*Supplied passage*.
=======
CORPORATE GOVERNANCE

 

5.1                                 General.  From and after the execution of this Agreement, at any regular or special meeting of stockholders of the Company (each, a “Stockholders Meeting”) (a) each Stockholder shall vote its Shares, and each Stockholder and the Company shall take all other actions necessary, to give effect to the provisions of this

 

18



 

Agreement (including Section 5.3) and (b) each Stockholder shall vote his or its Shares, upon any matter submitted for action by the Company’s stockholders or with respect to which such Stockholder may vote, in conformity with the specific terms and provisions of this Agreement and the Charter Documents.

 

5.2                                 Stockholder Actions.  In order to effectuate the provisions of this Agreement, each Stockholder (a) hereby agrees that when any action or vote is required to be taken by such Stockholder pursuant to this Agreement, such Stockholder shall use his or its reasonable best efforts to call, or cause the appropriate officers and directors of the Company to call, a Stockholders Meeting and (b) shall use his or its reasonable best efforts to cause the Board of Directors to adopt, at a meeting of the Board of Directors, all the resolutions necessary to effectuate the provisions of this Agreement.

 

5.3                                 Election of Directors; Number and Composition.
=======
*Records supplied*.
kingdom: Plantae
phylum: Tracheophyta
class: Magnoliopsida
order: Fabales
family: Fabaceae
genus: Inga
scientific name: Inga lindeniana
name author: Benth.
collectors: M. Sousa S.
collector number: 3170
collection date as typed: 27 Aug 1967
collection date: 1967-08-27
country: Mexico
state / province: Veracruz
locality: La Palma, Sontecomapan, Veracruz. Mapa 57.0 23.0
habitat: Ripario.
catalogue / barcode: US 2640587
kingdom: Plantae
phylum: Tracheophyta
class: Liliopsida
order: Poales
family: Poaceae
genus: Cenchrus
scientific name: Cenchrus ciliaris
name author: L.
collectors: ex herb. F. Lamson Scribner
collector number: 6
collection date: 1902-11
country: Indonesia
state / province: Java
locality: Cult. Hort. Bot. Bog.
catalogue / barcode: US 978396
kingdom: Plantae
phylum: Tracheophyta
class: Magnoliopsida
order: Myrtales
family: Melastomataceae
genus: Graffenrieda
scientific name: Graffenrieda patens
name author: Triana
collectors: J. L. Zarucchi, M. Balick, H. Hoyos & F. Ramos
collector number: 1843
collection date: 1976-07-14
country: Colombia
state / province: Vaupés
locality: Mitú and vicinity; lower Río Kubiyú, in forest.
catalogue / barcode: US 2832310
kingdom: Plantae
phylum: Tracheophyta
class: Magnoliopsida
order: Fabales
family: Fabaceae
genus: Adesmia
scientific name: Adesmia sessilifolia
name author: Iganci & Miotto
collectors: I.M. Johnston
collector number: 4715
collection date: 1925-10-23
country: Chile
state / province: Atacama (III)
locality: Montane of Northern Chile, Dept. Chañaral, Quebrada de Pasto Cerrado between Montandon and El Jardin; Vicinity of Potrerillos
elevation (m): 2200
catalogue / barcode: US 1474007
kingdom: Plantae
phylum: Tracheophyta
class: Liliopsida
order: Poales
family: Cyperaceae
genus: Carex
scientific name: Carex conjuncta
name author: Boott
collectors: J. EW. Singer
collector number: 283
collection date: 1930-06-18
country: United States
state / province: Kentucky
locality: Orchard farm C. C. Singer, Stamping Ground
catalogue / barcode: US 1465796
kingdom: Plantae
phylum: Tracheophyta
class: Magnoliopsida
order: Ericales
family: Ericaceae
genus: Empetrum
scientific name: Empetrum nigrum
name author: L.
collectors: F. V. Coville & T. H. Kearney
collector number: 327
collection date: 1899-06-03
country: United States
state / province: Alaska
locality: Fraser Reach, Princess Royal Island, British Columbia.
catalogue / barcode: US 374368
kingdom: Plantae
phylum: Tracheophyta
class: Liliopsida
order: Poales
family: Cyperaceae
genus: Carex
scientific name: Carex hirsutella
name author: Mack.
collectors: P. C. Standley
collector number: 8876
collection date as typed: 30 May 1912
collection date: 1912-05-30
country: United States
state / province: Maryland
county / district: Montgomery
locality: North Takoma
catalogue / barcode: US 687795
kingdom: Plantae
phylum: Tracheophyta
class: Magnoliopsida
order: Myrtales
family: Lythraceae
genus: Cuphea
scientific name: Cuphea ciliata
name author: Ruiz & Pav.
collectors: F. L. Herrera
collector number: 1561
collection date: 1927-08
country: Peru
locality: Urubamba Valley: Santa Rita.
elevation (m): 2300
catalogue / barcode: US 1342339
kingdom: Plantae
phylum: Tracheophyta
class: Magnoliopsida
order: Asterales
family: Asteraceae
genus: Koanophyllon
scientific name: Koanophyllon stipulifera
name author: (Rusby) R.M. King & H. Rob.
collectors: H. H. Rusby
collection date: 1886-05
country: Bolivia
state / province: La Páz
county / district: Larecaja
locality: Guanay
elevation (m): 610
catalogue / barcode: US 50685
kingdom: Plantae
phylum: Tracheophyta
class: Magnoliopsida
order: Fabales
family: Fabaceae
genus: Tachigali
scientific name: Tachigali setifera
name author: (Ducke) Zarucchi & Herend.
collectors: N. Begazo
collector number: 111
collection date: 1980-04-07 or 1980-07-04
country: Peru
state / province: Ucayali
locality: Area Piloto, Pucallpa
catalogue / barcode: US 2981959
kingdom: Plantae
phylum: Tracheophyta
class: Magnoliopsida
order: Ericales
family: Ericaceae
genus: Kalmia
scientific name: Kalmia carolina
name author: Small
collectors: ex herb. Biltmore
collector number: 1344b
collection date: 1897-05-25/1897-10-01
=======
*Task prompt*. Can you reproduce the corporate governance passage word for word, starting at "5.2                                 Stockholder Actions.  In" and running up to and including "of this Agreement."? You won't need the records for this.

*Answer section*.
5.2                                 Stockholder Actions.  In order to effectuate the provisions of this Agreement, each Stockholder (a) hereby agrees that when any action or vote is required to be taken by such Stockholder pursuant to this Agreement, such Stockholder shall use his or its reasonable best efforts to call, or cause the appropriate officers and directors of the Company to call, a Stockholders Meeting and (b) shall use his or its reasonable best efforts to cause the Board of Directors to adopt, at a meeting of the Board of Directors, all the resolutions necessary to effectuate the provisions of this Agreement.